Feuerwehrsprecher Rolf Erbe zeigte sich erleichtert, dass nichts Schlimmeres passiert sei. Die Einsatzkräfte seien auf noch mehr Verletzte eingestellt gewesen. Nach Angaben der Bahn waren bei der Weiche nahe dem S-Bahnhof Tegel zwei Wagen des Zuges auf das richtige Gleis geschoben worden, ein Teil landete auf einem Gleis für den Gütertransport, dazwischen hingen zwei weitere Wagen.

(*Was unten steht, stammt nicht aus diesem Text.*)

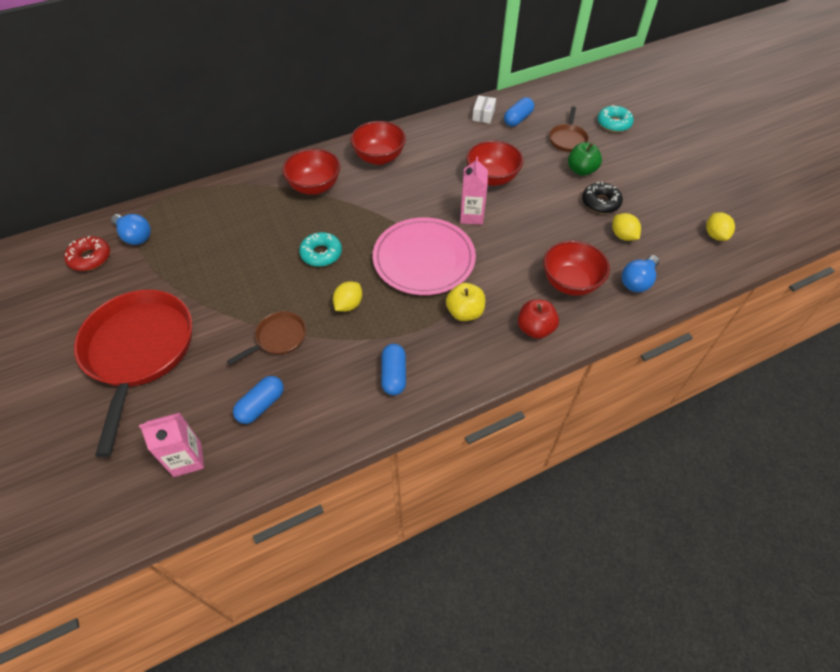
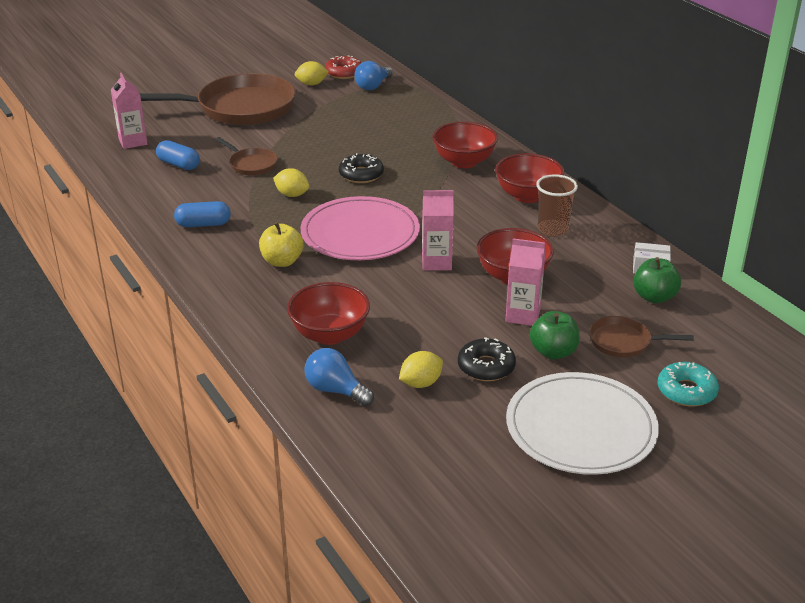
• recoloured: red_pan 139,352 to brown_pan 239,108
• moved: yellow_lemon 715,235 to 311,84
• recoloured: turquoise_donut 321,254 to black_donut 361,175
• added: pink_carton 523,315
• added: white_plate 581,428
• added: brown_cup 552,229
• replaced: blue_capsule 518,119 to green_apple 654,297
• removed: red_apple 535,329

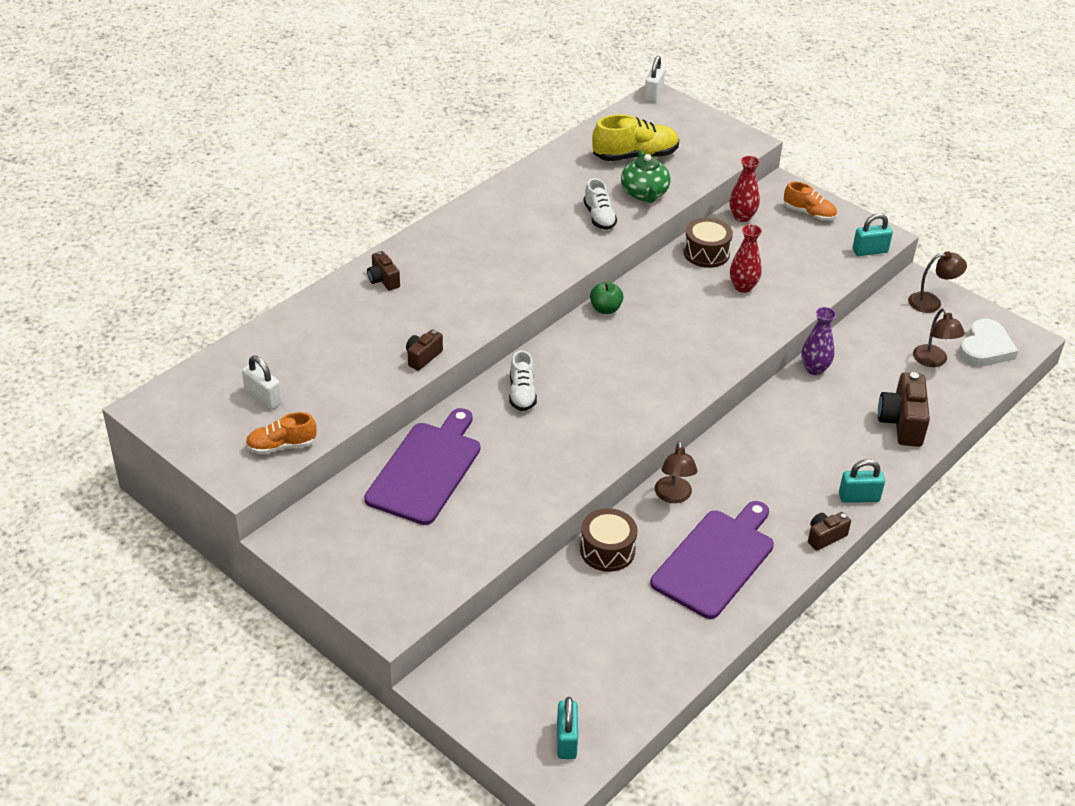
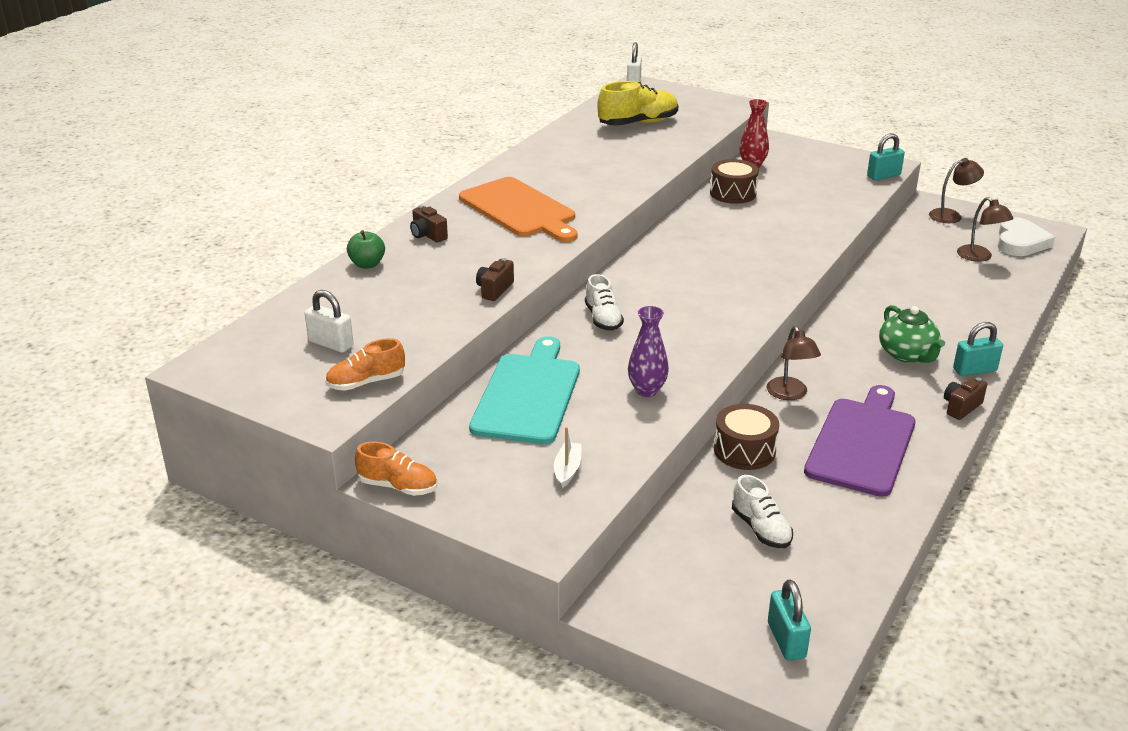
• moved: green_apple 605,309 to 367,264
• moved: orange_shoe 809,213 to 398,486
• added: orange_cutting_board 520,209
• recoloured: purple_cutting_board 426,469 to turquoise_cutting_board 528,395
• added: white_boat 567,469
• moved: purple_vase 814,369 to 647,390
• moved: white_shoe 599,217 to 761,529
• moved: green_teapot 644,194 to 907,355
• removed: red_vase 743,287
• removed: brown_camera 902,423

Von den sechs Waggons seien zwei fast vollständig zur Seite gekippt, hieß es. Am Gleisbett entstand ein erheblicher Sachschaden. Die Feuerwehr rückte mit schwerem Gerät an. Nach dem Unglück wurde der Strom sofort abgeschaltet. Die Passagiere wurden über die gesperrten Gleise auf den Parkplatz eines nahe gelegenen Supermarktes gebracht. Dort wurden sie von Einsatzkräften betreut. In den Geschäften in der Umgebung bekamen die Menschen nach ersten Berichten nicht viel von dem Bahnunglück mit. Ein lauter Knall sei nicht zu hören gewesen, sagte Veronika Bruselt von einem nahegelegenen Gardinengeschäft. Sie habe erst durch Kunden von dem Unglück gehört.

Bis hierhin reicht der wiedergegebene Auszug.